With respect to the reliance placed by the Revenue on Rule 127, the Tribunal opined that the said rule simply provides different addresses of the assessee at which a notice etc. can be delivered or in other words served. This rule does not dispense with the otherwise legal requirement of serving the notice. Its effect is limited to the extent that if a notice etc. is delivered or served at the address given in the PAN, which may be different from the address given in the return of income, the assessee cannot assail the valid service of such a notice. But the fact of the matter is that the notice etc. must be delivered at the one of addresses given in the rule.
The Tribunal was of the view that simply issuing a notice at the address given in PAN etc., which was not delivered to the assessee, may satisfy the requirement of the initial issue of notice at the correct address but not that of service of such notice until such notice is actually delivered or served.
The Tribunal opined that when no notice u/s 143(2) was delivered or served upon the assessee, rule 127 does not assist the case of the Revenue in any manner. The Tribunal clarified that the question as to whether or not the rule 127 will have retrospective effect was left open as adjudication on this issue was not warranted in the facts of the instant case since the notice was not delivered or served upon the assessee at any address.
Whether the notice u/s 143(2) was deemed to have been issued/served?
The Revenue placed reliance on the provisions of section 292BB to contend that since the assessment proceedings were attended by the assessee he could not now claim that the notice was not issued or served on him.
The Tribunal observed that the said section provides that where an assessee appears in any proceedings and co-operates in an inquiry relating to the assessment etc., it shall be deemed that any notice issued under any provisions of this Act, which is required to be served, has been duly served upon him as per law. When it is so, the assessee shall be prohibited from taking any objection in any proceedings that the notice was not properly served upon him. The proviso to this section states that if an assessee raises an objection before the completion of assessment that the notice was not properly served, then the provision deeming a proper service on attending the assessment proceedings etc., shall not apply.
The Tribunal pointed out that what is relevant to note is that this section dispenses with the requirement of `service’ of notice in the given circumstances and not the `issue’ of notice.

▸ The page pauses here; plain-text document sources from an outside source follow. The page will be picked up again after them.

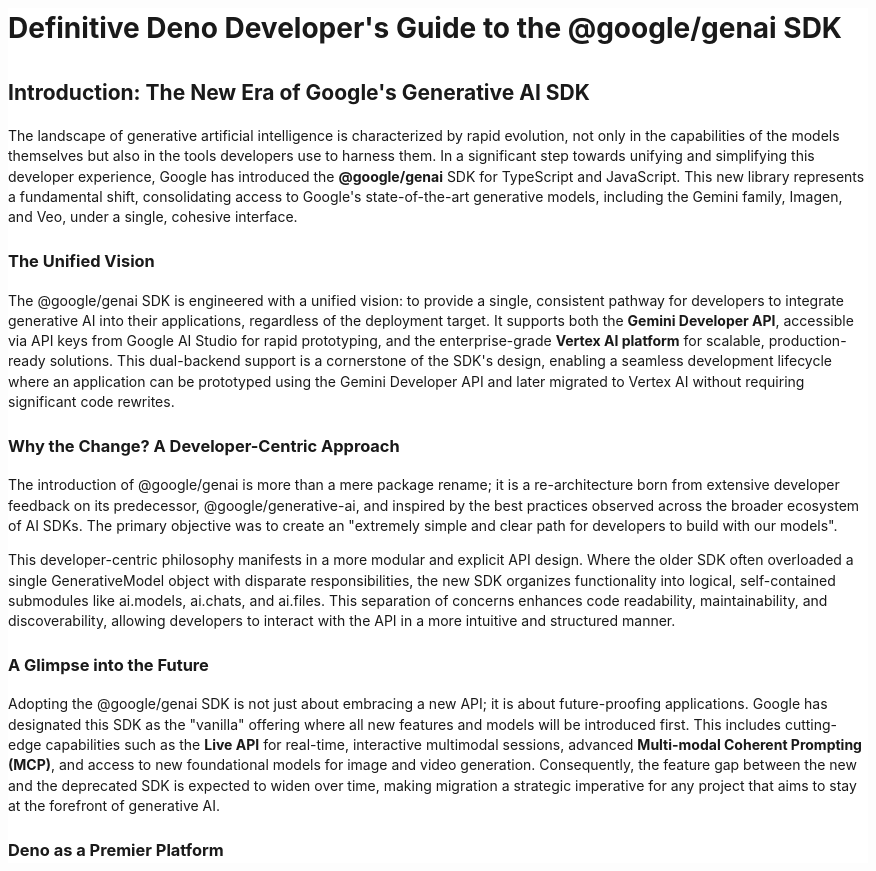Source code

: # **Definitive Deno Developer's Guide to the @google/genai SDK**


## **Introduction: The New Era of Google's Generative AI SDK**

The landscape of generative artificial intelligence is characterized by rapid evolution, not only in the capabilities of the models themselves but also in the tools developers use to harness them. In a significant step towards unifying and simplifying this developer experience, Google has introduced the **@google/genai** SDK for TypeScript and JavaScript. This new library represents a fundamental shift, consolidating access to Google's state-of-the-art generative models, including the Gemini family, Imagen, and Veo, under a single, cohesive interface.


### **The Unified Vision**

The @google/genai SDK is engineered with a unified vision: to provide a single, consistent pathway for developers to integrate generative AI into their applications, regardless of the deployment target. It supports both the **Gemini Developer API**, accessible via API keys from Google AI Studio for rapid prototyping, and the enterprise-grade **Vertex AI platform** for scalable, production-ready solutions. This dual-backend support is a cornerstone of the SDK's design, enabling a seamless development lifecycle where an application can be prototyped using the Gemini Developer API and later migrated to Vertex AI without requiring significant code rewrites.


### **Why the Change? A Developer-Centric Approach**

The introduction of @google/genai is more than a mere package rename; it is a re-architecture born from extensive developer feedback on its predecessor, @google/generative-ai, and inspired by the best practices observed across the broader ecosystem of AI SDKs. The primary objective was to create an "extremely simple and clear path for developers to build with our models".

This developer-centric philosophy manifests in a more modular and explicit API design. Where the older SDK often overloaded a single GenerativeModel object with disparate responsibilities, the new SDK organizes functionality into logical, self-contained submodules like ai.models, ai.chats, and ai.files. This separation of concerns enhances code readability, maintainability, and discoverability, allowing developers to interact with the API in a more intuitive and structured manner.


### **A Glimpse into the Future**

Adopting the @google/genai SDK is not just about embracing a new API; it is about future-proofing applications. Google has designated this SDK as the "vanilla" offering where all new features and models will be introduced first. This includes cutting-edge capabilities such as the **Live API** for real-time, interactive multimodal sessions, advanced **Multi-modal Coherent Prompting (MCP)**, and access to new foundational models for image and video generation. Consequently, the feature gap between the new and the deprecated SDK is expected to widen over time, making migration a strategic imperative for any project that aims to stay at the forefront of generative AI.


### **Deno as a Premier Platform**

If a particular provision requires issue of notice within a stipulated period and no notice is actually issued, even though the requirement of service of notice will stand satisfied with the assessee attending the assessment proceedings, but the Revenue will still have to independently prove that the notice was issued. If issuance of a notice is not established, the adverse consequences will follow.
The Tribunal noted that the assessee did raise objection of the non-service of notice before the AO before the completion of assessment and such an objection had not been disposed of by the AO either in the assessment order or otherwise. Accordingly, proviso to section 292BB got magnetized and the deemed service of notice u/s.143(2), by virtue of the main part of the section 292BB, was erased.
The Tribunal opined that since the requirement of `service’ of notice u/s 143(2) and not its `issue’, is a jurisdictional condition, in the instant case, the AO lacked jurisdiction to make the assessment.
The Tribunal held that the assessment order passed in absence of a valid jurisdiction and quashed the same.